Rivian has been working hard lately, preparing for the imminent release of his first vehicle, the R1T pickup truck. After frustrating delays, the company is finally expected to start deliveries this month. Prior to this auspicious milestone, the EPA lineup numbers for the company’s R1T pickup and R1S SUV have now plummeted.
According to the EPA website, the Rivian R1T pickup has a total range of 314 miles. The Rivian R1S SUV went a step further to score 316 miles in the EPA standard test. The two models tested share the same 135 kWh battery that Rivian calls the “Large pack”. In terms of economy, the R1T registers 48 kWh / 100 miles, with the R1S using a little more juice at 49 kWh / 100 miles. This is equivalent to 70 MPGe and 69 MPGe respectively.
Right now, it’s difficult to compare the results directly with the competition as there aren’t many off-road-focused EVs on the market yet. Looking at the SUV space, the Jaguar I-Pace only has 234 miles of range with a smaller 90 kWh battery. However, the Tesla Model X Long Range Plus goes much further with an EPA rating of 371 miles of range from a 100 kWh battery. It should be noted that the vehicles are more fuel efficient as they are sleek road vehicles with more efficient tires and no real off-road capability.
Looking towards more direct challengers, Ford is aiming for a similar figure of 300 miles of range for the F-150 Lightning with the extended-range battery, while also offering a smaller 230-mile pack. Ford also hopes to increase range on the track with software updates. Meanwhile, Tesla has long claimed that the Cybertruck will deliver 250-500 miles of range depending on trim level, but production on all Cybertruck models is still on hold somewhere in the future.
It should be noted, however, that Rivian is working on a larger battery for the R1T, with the “Max pack” configured to offer a range of 400 miles or better. The larger battery configuration would be available for vehicles delivered from January 2022. In combination with the existing battery option offering more than 300 miles of range, it should put Rivian in the thick of it when it comes down to it. will act from the coming battle for supremacy in the burgeoning market for electric pickup trucks.

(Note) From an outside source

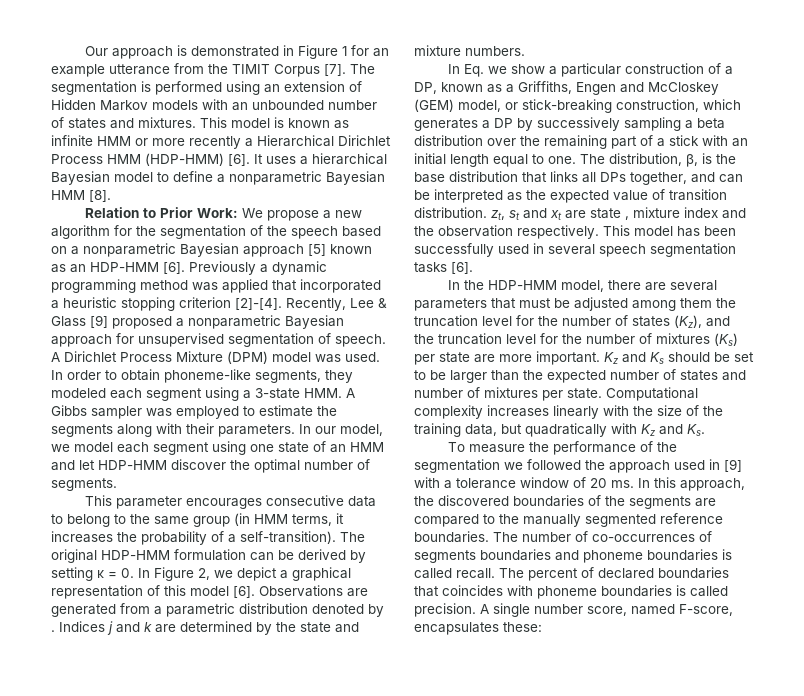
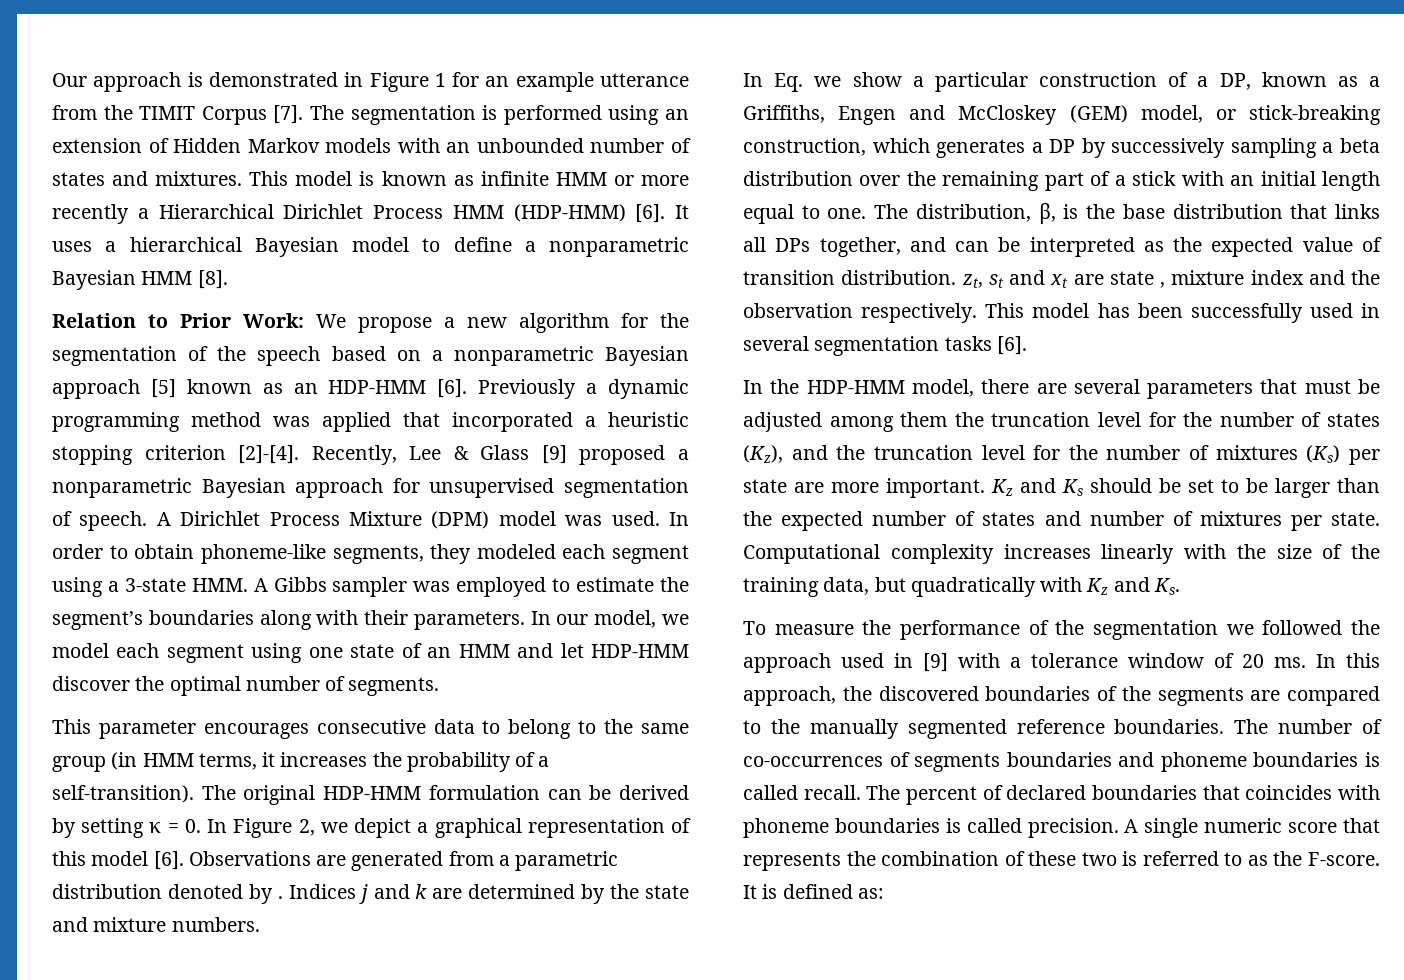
[51,424,113,437] segments -> [52,610,254,630] segment’s boundaries
[599,244,646,257] speech -> (809, 343) none
[534,604,733,616] [414,622,542,635] number score, named F-score, encapsulates these: -> [1204,818,1380,833] [743,851,1380,871] [743,884,884,899] numeric score that represents the combination of these two is referred to as the F-score. It is defined as:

Interestingly, despite getting longer range from the same spec battery, the R1S actually registered a worse power saving figure than the R1T pickup. To understand why this is so, we need to understand the test diet. The EPA performs range tests by fully charging a vehicle and then leaving it overnight. It is then attached to a dyno, where the vehicle is subjected to a repeated series of cycles mimicking road and city driving, until the battery is depleted. Using a bench means that aerodynamics play no role, as the vehicle is functionally stationary for the test.
The dynamometer recording reveals how many kilometers the vehicle has driven before the battery runs out. The vehicle is then placed on a charger with an electric meter, which records the amount of electricity needed to refuel the vehicle. From there, the total range traveled divided by the amount of electricity needed to charge the battery can be used to calculate how much electricity a vehicle uses to travel a certain distance. This is measured in terms of kilowatt hours per 100 miles, similar to the classic European method of measuring fuel economy in liters per 100 km.
Thus, it seems that a small natural variation is at play in the tests of the R1T and R1S. In EPA testing, the R1S clearly drove a few extra miles on the bench before the battery drained, but when recharging its battery also sucked in a bit more juice. Either way, it’s a minor difference, but by knowing how the testing process works, we can see behind the curtain and understand what’s going on.
Either way, it looks like Rivian will soon be shipping electric pickup trucks and SUVs with solid range figures and real off-road capability. Other automakers could find themselves catching up if Rivian really puts trucks on the road this month as planned.